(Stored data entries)
○ ○ ○ ○ ○ ○ ○
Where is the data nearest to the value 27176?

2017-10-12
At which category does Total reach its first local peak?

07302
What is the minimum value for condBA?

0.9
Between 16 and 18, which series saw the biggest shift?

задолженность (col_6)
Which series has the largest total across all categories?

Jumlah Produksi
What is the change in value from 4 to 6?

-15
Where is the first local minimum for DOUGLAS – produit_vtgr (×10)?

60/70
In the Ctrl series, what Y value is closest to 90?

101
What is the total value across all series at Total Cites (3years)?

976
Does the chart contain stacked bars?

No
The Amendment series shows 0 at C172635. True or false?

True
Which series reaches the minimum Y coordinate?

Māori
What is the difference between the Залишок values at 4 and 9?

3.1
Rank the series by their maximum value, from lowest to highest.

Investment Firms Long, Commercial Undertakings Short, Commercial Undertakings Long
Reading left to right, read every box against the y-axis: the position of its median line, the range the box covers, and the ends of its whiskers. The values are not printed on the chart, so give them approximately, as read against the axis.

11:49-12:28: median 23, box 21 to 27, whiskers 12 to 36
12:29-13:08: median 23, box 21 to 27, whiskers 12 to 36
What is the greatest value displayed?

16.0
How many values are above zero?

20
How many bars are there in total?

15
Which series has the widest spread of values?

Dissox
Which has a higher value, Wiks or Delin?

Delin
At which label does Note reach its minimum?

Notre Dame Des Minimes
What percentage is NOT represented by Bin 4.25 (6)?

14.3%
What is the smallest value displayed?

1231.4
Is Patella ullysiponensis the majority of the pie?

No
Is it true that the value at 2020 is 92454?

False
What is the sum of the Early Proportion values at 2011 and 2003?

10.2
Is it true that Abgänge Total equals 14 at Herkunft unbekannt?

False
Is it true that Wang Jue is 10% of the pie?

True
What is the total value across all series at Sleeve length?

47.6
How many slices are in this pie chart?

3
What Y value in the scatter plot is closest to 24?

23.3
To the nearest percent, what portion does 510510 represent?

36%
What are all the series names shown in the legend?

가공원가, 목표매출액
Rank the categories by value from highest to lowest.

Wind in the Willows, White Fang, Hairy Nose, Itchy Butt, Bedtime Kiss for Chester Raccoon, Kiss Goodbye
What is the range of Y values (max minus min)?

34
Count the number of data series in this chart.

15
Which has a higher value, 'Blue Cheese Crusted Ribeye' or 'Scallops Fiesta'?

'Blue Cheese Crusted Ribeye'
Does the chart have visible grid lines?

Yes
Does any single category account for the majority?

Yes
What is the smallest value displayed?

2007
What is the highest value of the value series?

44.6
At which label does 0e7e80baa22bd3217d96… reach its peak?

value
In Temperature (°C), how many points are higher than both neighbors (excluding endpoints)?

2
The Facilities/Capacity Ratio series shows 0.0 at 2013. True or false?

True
○ ○ ○ ○ ○ ○ ○
(What to produce) Can you print all of the entries above again, word for word?

(Problem solution)
Where is the data nearest to the value 27176?

2017-10-12
At which category does Total reach its first local peak?

07302
What is the minimum value for condBA?

0.9
Between 16 and 18, which series saw the biggest shift?

задолженность (col_6)
Which series has the largest total across all categories?

Jumlah Produksi
What is the change in value from 4 to 6?

-15
Where is the first local minimum for DOUGLAS – produit_vtgr (×10)?

60/70
In the Ctrl series, what Y value is closest to 90?

101
What is the total value across all series at Total Cites (3years)?

976
Does the chart contain stacked bars?

No
The Amendment series shows 0 at C172635. True or false?

True
Which series reaches the minimum Y coordinate?

Māori
What is the difference between the Залишок values at 4 and 9?

3.1
Rank the series by their maximum value, from lowest to highest.

Investment Firms Long, Commercial Undertakings Short, Commercial Undertakings Long
Reading left to right, read every box against the y-axis: the position of its median line, the range the box covers, and the ends of its whiskers. The values are not printed on the chart, so give them approximately, as read against the axis.

11:49-12:28: median 23, box 21 to 27, whiskers 12 to 36
12:29-13:08: median 23, box 21 to 27, whiskers 12 to 36
What is the greatest value displayed?

16.0
How many values are above zero?

20
How many bars are there in total?

15
Which series has the widest spread of values?

Dissox
Which has a higher value, Wiks or Delin?

Delin
At which label does Note reach its minimum?

Notre Dame Des Minimes
What percentage is NOT represented by Bin 4.25 (6)?

14.3%
What is the smallest value displayed?

1231.4
Is Patella ullysiponensis the majority of the pie?

No
Is it true that the value at 2020 is 92454?

False
What is the sum of the Early Proportion values at 2011 and 2003?

10.2
Is it true that Abgänge Total equals 14 at Herkunft unbekannt?

False
Is it true that Wang Jue is 10% of the pie?

True
What is the total value across all series at Sleeve length?

47.6
How many slices are in this pie chart?

3
What Y value in the scatter plot is closest to 24?

23.3
To the nearest percent, what portion does 510510 represent?

36%
What are all the series names shown in the legend?

가공원가, 목표매출액
Rank the categories by value from highest to lowest.

Wind in the Willows, White Fang, Hairy Nose, Itchy Butt, Bedtime Kiss for Chester Raccoon, Kiss Goodbye
What is the range of Y values (max minus min)?

34
Count the number of data series in this chart.

15
Which has a higher value, 'Blue Cheese Crusted Ribeye' or 'Scallops Fiesta'?

'Blue Cheese Crusted Ribeye'
Does the chart have visible grid lines?

Yes
Does any single category account for the majority?

Yes
What is the smallest value displayed?

2007
What is the highest value of the value series?

44.6
At which label does 0e7e80baa22bd3217d96… reach its peak?

value
In Temperature (°C), how many points are higher than both neighbors (excluding endpoints)?

2
The Facilities/Capacity Ratio series shows 0.0 at 2013. True or false?

True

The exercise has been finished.